I define the indexation factor as the space disk overhead
that is added to the original data to allow to query "any" pattern
in the sense of nstore-from and nstore-where.
As of right now, the sample implementation rely on a result
from 1950 that reduce the indexation factor from the total
number of n permutations of (1, ..., n) which is in the case of
n = 6 [0] equal to 720. The result from [1] reduce 720 to 20,
but it is still the central binomial coefficient [2].
[0] This is the case of a versioned triple store
In practice, when n = 6, it means that given a data set of size X,
it requires X * 20 to host it in the nstore. For n = 3, indexation factor
is only 3. I consider this is still an awful lot of disk space especially
when you consider wikidata that is around 1TB and that is considered
in the field to be a small dataset.
The question is: how to reduce that indexation factor further?
tl;dr: use storage backend compression.
a) one indirection: hash tuple items using the secure (as of right now) sha256
that is 32 bytes and store in nstore the hash.
b) two indirections: hash tuple items using sha256, index them using an UUID
of 16 bytes and store in nstore the UUID.
c) Use an unique identifier allocator like [3]
Both a) and b) could possibly work if and only if most tuple items are much bigger
that 32 bytes (respectively 16 bytes), which I believe is not the case of wikidata.

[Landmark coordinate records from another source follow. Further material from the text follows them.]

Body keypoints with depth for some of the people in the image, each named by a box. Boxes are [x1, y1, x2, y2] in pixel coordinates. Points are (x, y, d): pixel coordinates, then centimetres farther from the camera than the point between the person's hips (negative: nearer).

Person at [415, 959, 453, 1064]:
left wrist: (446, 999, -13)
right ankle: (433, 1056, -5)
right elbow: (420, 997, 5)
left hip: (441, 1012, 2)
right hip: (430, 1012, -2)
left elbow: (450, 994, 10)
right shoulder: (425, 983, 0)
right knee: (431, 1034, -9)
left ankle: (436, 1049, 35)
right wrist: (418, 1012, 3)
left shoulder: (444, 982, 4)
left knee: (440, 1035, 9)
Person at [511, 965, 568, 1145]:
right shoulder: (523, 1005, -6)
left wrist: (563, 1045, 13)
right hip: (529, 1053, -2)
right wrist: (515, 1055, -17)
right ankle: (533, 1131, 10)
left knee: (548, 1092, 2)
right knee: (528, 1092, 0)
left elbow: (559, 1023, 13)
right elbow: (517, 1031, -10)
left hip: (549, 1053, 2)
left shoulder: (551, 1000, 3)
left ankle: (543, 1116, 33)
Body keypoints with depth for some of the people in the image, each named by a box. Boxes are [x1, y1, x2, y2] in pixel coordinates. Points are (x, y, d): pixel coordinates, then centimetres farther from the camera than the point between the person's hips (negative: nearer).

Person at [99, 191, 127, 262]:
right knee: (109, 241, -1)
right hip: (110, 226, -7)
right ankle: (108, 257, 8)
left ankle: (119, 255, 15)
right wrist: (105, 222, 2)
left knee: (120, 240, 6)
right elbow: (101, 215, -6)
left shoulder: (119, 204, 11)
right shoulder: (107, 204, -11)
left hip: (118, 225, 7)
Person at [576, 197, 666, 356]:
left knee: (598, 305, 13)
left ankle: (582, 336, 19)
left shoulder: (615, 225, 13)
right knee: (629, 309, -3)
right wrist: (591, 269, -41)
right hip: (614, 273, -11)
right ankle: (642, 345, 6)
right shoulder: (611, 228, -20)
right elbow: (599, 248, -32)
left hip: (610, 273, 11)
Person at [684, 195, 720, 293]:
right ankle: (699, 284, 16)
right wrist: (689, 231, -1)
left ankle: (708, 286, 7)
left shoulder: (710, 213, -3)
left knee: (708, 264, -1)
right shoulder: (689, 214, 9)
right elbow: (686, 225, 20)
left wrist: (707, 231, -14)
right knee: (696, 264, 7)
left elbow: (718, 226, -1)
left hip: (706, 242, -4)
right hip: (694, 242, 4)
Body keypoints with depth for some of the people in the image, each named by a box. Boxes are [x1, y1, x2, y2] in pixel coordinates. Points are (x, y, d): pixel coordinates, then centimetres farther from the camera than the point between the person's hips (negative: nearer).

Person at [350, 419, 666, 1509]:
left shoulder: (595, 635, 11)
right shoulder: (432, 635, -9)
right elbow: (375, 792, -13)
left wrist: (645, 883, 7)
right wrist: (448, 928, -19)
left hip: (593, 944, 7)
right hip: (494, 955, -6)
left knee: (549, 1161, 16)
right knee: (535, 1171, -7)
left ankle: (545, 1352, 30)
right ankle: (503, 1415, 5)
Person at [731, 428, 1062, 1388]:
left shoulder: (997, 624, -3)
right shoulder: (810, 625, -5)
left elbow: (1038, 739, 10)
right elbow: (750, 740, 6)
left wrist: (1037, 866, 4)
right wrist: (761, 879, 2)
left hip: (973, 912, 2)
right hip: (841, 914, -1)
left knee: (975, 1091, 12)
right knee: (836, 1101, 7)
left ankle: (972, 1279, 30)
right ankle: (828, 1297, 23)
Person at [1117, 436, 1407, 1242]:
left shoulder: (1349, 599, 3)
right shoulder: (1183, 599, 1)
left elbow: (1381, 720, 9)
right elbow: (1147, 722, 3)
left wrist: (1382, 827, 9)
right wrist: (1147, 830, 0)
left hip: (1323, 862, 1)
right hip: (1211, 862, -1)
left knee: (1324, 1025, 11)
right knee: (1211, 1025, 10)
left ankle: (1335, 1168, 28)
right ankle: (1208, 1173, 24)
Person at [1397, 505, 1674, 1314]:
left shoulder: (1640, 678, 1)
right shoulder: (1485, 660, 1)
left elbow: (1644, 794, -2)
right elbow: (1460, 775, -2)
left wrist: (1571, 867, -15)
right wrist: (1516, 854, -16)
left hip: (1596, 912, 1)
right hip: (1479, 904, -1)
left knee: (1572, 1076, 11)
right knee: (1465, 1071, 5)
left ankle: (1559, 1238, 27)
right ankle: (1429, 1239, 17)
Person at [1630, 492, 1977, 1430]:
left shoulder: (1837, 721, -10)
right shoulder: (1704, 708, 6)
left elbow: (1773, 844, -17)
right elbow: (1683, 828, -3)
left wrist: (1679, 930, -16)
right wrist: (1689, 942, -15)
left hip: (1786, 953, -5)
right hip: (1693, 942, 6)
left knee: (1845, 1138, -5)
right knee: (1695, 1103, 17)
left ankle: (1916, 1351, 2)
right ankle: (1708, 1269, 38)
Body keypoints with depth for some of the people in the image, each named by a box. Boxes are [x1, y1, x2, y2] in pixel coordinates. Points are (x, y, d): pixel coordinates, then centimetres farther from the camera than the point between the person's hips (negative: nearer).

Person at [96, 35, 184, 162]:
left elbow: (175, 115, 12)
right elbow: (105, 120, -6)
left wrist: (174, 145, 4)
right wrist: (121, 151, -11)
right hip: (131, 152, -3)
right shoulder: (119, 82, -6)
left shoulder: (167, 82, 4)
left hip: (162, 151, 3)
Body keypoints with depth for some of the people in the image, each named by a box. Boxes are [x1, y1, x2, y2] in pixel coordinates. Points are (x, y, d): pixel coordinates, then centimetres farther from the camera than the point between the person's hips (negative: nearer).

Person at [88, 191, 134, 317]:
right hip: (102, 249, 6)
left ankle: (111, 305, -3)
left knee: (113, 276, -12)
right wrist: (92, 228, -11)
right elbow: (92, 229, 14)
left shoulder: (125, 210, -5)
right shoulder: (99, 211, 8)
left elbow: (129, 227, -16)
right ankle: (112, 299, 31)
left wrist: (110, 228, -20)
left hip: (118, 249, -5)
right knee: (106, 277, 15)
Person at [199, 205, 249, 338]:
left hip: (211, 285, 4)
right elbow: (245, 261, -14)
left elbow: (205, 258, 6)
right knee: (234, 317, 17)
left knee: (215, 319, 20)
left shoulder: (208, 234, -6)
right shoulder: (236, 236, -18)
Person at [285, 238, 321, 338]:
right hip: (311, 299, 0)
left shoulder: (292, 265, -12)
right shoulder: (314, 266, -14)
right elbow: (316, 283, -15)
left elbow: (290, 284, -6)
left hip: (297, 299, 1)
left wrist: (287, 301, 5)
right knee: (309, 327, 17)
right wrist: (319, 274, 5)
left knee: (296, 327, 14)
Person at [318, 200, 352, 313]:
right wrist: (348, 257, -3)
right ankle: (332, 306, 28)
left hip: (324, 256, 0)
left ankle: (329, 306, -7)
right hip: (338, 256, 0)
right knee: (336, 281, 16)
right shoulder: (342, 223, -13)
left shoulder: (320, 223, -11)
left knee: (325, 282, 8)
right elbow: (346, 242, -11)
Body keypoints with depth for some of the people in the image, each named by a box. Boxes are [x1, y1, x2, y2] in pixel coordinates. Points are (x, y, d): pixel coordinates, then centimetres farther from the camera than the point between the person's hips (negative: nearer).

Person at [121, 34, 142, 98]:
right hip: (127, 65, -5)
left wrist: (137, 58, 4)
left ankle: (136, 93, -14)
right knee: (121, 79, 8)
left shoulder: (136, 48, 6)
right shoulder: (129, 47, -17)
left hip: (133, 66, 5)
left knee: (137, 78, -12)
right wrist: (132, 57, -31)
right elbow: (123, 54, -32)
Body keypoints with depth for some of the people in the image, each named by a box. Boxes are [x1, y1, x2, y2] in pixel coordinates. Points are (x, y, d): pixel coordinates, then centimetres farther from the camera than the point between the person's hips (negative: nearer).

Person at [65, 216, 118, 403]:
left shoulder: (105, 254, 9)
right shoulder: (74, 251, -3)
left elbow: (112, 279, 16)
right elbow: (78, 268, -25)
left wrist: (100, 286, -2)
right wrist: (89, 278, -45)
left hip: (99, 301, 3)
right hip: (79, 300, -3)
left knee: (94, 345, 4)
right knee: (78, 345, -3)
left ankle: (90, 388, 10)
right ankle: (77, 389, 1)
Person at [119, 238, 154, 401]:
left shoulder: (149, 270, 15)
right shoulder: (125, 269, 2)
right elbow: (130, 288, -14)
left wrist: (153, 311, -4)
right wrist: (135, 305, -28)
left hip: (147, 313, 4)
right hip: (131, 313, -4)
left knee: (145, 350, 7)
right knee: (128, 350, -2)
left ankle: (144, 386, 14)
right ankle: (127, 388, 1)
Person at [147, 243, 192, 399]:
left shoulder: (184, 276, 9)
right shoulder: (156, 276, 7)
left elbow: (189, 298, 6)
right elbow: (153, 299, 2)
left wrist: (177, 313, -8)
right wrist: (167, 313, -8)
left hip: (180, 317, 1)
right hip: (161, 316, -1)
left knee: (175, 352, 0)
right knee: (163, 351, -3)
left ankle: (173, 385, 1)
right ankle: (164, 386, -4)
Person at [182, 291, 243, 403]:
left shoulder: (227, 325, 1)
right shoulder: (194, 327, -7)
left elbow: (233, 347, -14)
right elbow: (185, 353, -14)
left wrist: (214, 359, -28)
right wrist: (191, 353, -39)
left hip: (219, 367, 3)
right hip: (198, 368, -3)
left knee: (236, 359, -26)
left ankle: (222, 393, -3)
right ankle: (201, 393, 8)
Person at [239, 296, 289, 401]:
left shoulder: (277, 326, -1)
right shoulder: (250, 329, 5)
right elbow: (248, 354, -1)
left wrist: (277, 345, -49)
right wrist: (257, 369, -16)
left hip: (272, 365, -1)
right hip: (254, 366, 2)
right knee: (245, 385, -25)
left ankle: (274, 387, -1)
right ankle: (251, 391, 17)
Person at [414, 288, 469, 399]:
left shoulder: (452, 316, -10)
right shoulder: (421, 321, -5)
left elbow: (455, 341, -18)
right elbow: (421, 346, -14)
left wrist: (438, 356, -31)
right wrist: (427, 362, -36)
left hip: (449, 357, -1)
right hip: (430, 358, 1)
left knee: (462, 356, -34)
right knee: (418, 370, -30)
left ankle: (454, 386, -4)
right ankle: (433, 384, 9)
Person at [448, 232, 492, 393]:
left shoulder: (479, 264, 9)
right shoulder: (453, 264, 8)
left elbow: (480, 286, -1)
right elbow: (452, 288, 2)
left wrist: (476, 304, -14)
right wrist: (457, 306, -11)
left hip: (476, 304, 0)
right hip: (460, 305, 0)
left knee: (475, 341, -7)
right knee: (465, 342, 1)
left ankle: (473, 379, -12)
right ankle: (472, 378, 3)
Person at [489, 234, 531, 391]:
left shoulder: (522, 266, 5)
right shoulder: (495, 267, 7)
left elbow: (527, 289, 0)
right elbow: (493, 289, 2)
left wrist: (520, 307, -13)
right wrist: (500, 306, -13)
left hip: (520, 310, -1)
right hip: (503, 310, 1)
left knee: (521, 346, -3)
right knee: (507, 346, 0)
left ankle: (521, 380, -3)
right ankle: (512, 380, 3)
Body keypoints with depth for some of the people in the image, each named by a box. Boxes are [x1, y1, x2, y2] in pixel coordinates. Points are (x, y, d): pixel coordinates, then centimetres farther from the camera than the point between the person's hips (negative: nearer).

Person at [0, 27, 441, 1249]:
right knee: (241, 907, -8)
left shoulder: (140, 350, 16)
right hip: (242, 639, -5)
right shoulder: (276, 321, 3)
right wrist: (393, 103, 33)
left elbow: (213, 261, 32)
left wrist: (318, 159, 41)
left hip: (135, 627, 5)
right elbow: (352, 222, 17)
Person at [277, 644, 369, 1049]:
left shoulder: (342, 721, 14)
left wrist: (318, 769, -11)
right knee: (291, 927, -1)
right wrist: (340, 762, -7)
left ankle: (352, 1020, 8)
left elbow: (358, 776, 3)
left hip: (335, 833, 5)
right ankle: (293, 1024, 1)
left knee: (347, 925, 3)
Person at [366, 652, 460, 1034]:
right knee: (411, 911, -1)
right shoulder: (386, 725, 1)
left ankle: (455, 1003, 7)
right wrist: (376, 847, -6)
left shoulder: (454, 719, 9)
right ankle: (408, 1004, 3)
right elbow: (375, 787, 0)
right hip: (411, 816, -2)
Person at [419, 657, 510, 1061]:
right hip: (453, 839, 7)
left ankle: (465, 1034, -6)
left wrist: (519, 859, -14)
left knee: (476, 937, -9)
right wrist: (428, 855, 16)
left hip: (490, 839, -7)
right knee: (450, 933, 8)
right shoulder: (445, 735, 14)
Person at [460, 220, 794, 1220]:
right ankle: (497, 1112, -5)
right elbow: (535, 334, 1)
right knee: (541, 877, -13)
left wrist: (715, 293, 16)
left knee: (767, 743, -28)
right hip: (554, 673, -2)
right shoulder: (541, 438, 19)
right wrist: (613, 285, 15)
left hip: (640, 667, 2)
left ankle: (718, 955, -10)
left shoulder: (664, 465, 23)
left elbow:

And c) could work but okvs does not expose a "add-conflict-range-key" procedure,
that AFAIK can not reliably implemented with existing okvs libraries. Also as of
right now the allocator in foundationdb is meant to be used on "metadata" kind
of things, namely the directory layer. What I mean by that, is that even if you can
easily create "directories" on-the-fly, it is not meant to be used on every single value.
All the three "solutions" stated above, would break the following specified behaviour:
Note: In the case where there is single variable in PATTERN
the generator must be ordered.
Because there is no hash or unique identifier scheme that can possibly keep
the natural order of scheme objects in the general case. And fstore does not
support that. So, I am willing to drop that note from the specification.
I added that note, to allow to version space filling curves and allow "spatial
time travelling queries" and in general version the indexes with the original
data.
To explain it otherwise:
- nstore adopts a index-almost-all-the-things approach,
- nstore is good for a small set of data,
- nstore is good when you have lots of disk space and
that you don't know in advance which query will be useful,
as it is the case of wikidata.
Another solutions would be to avoid "index-almost-all-the-things"
and therefore reduce generality and restrict the kind queries that
can be executed. That is what datomic [4] (and eva [5]) does.
That is more work and that is not in the scope of this SRFI.
Current version of fstore code can be found at:
PS: There are compression algorithms available in some existing OKVS libraries.